L’Apocalisse giovannea e l’apocalittica ebraica a confronto

Festival Biblico 2018  – 13 maggio 2018

L’iconografia nell’Apocalisse cristiana e l’attesa messianica nell’ebraismo rabbinico

con Giuseppe Casarin (docente), Piero Capelli (docente) – modera Isabella Tiveron

Presente e futuro, cielo e terra, l’Apocalisse di Giovanni esprime il paradosso e la tensione tra il “già” e il “non ancora”, che attraversano tutti i primi scritti cristiani, in un rimescolamento delle categorie del tempo e dello spazio. A partire dal legame tra parole e immagini al quale il libro ha dato origine, leggeremo le grandi visioni dell’Apocalisse sullo sfondo di alcuni cicli pittorici, cercando di ritrovare nell’intreccio profondo tra fede e arte, la sua capacità di evocare «le cose che dovranno accadere tra breve».

Quando sarebbe arrivato il Messia?
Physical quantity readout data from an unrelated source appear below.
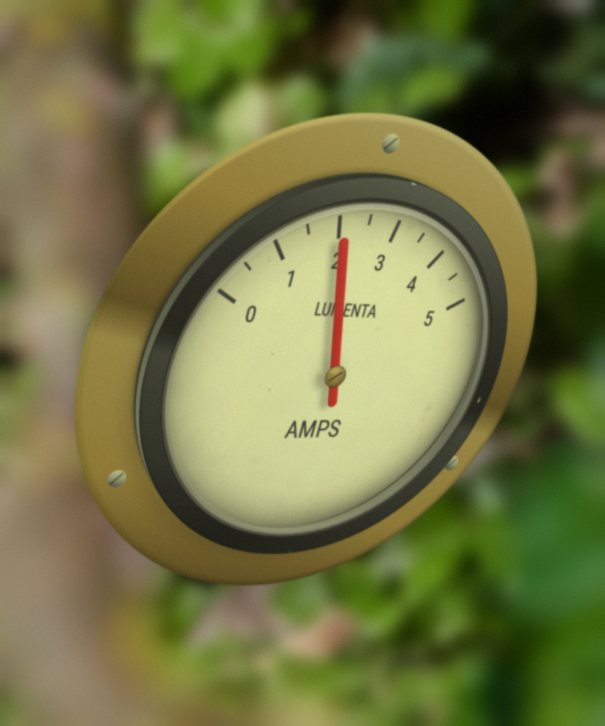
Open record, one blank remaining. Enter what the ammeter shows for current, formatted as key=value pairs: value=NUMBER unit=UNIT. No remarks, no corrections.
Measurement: value=2 unit=A
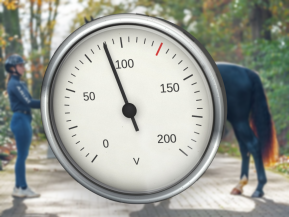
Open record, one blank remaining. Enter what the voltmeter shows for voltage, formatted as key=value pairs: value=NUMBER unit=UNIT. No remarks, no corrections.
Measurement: value=90 unit=V
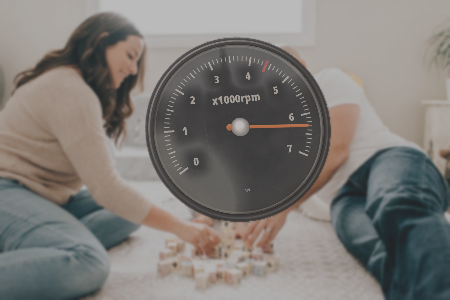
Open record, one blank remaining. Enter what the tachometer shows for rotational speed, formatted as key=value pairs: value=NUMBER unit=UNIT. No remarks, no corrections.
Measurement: value=6300 unit=rpm
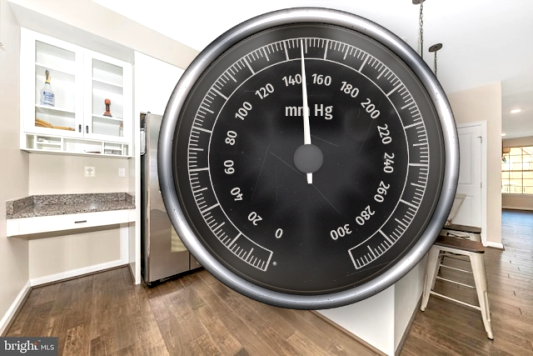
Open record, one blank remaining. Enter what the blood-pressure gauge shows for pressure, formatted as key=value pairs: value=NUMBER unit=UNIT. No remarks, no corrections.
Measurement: value=148 unit=mmHg
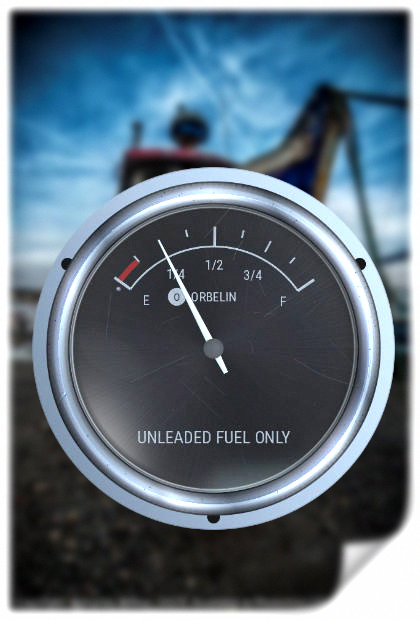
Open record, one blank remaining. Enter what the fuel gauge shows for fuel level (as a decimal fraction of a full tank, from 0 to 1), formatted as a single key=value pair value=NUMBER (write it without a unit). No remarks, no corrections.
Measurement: value=0.25
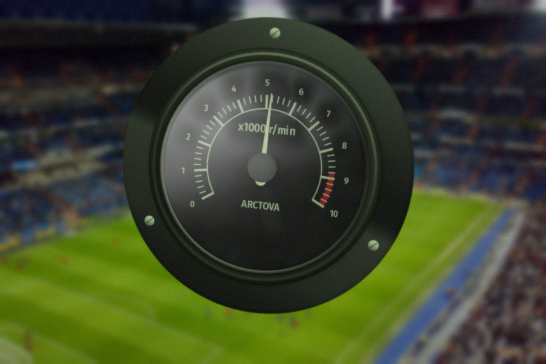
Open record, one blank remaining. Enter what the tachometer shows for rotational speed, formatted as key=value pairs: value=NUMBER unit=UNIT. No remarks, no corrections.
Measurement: value=5200 unit=rpm
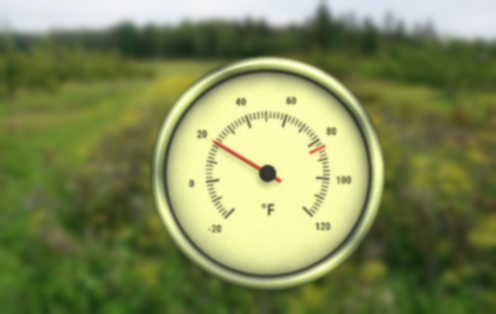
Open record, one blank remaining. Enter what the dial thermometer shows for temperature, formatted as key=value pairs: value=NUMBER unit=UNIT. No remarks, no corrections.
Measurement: value=20 unit=°F
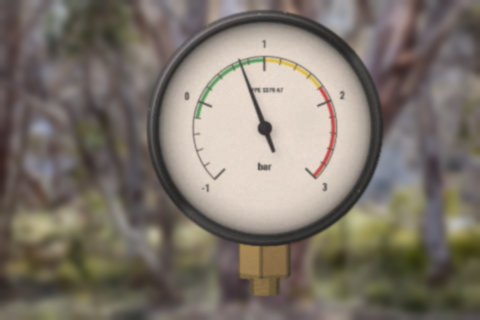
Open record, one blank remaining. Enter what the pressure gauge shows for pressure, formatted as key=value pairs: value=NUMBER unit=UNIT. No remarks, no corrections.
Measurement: value=0.7 unit=bar
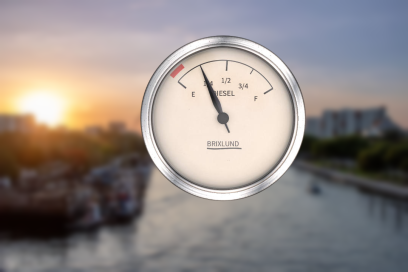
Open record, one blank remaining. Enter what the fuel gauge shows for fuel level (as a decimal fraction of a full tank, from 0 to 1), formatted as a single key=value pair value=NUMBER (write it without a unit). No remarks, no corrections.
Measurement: value=0.25
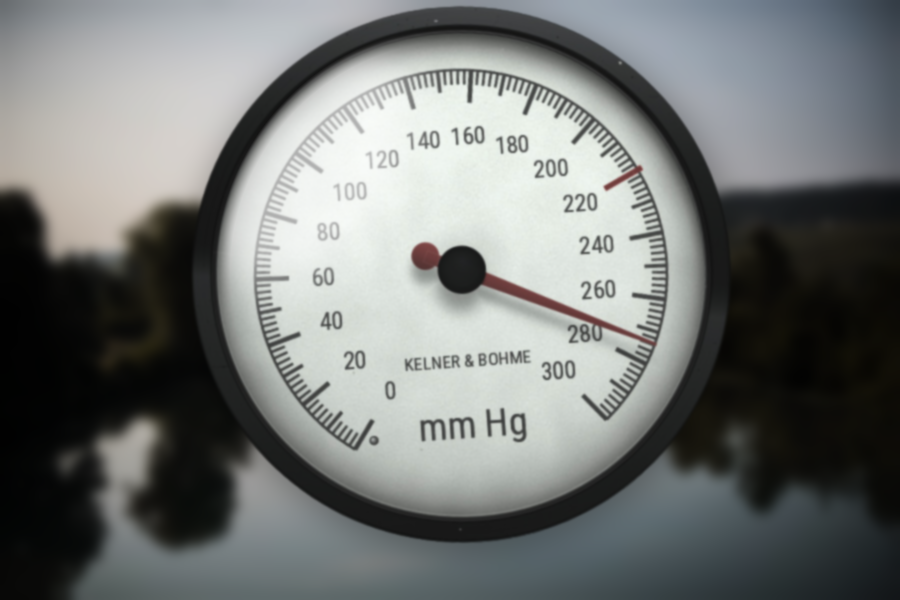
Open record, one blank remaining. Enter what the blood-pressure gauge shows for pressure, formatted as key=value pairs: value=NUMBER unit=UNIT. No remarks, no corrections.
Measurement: value=274 unit=mmHg
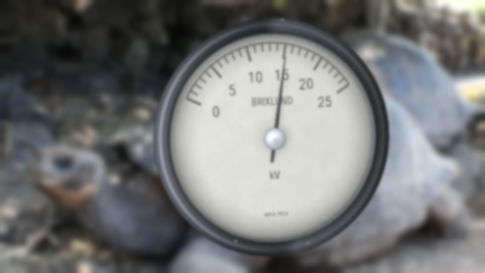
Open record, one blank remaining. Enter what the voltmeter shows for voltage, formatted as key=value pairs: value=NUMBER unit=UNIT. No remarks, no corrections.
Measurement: value=15 unit=kV
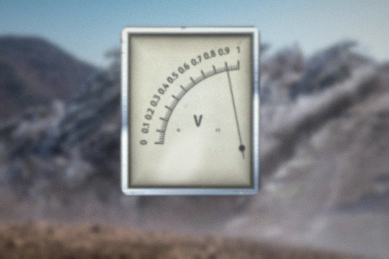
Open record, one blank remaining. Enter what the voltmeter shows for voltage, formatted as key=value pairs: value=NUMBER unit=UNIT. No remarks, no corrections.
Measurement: value=0.9 unit=V
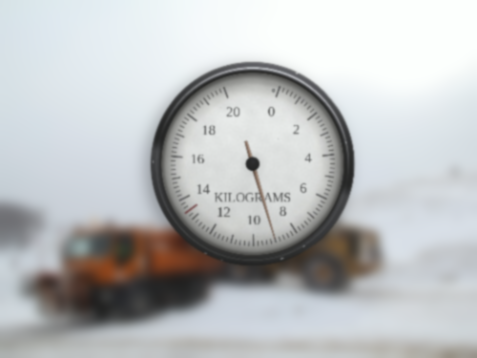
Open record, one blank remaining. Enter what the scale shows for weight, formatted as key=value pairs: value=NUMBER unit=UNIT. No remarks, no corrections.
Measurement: value=9 unit=kg
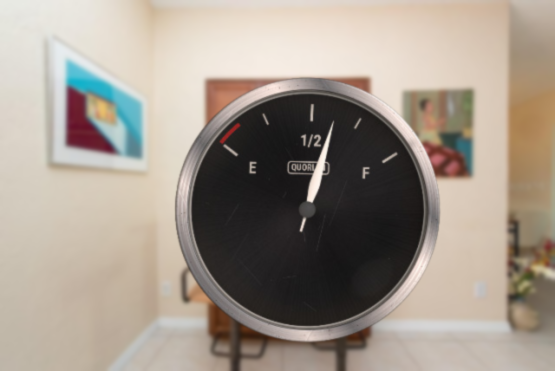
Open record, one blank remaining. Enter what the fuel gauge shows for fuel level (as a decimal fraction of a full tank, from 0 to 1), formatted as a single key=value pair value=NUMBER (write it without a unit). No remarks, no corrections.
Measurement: value=0.625
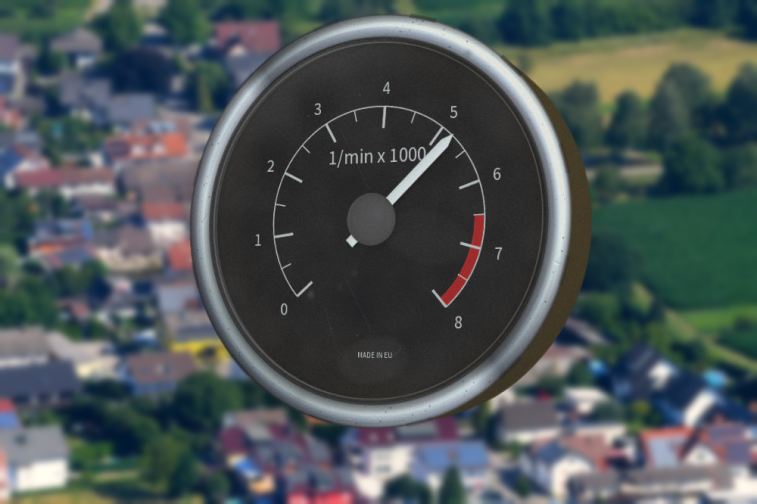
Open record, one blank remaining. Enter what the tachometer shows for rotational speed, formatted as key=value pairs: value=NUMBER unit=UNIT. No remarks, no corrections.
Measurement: value=5250 unit=rpm
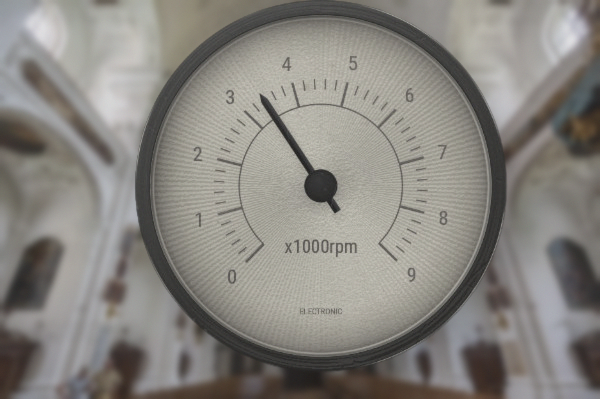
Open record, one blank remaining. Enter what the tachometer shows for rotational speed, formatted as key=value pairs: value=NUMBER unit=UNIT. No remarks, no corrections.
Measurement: value=3400 unit=rpm
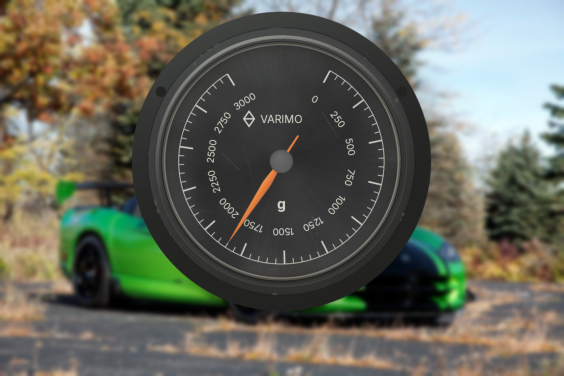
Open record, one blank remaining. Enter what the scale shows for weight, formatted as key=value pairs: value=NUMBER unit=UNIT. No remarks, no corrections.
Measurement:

E soprattutto, come? I rabbini che rifondarono e ridefinirono l’ebraismo dopo le catastrofi patite ad opera dei romani furono ossessionati dall’aspettativa messianica non meno dei loro contemporanei cristiani. Ma la loro aspettativa si colorò di tinte assai diverse: chi attendeva il Messia per una remota fine dei tempi, chi per un futuro quasi immediato; chi sperava in un Messia guerriero apocalittico e liberatore di Israele, chi invece se lo aspettava derelitto come Giobbe; chi, infine, lottava duramente con se stesso per mantenere viva la speranza messianica contro ogni plausibilità, e contro il terrore per le catastrofi storiche che ci si aspettava avrebbero preceduto l’avvento del Figlio di David.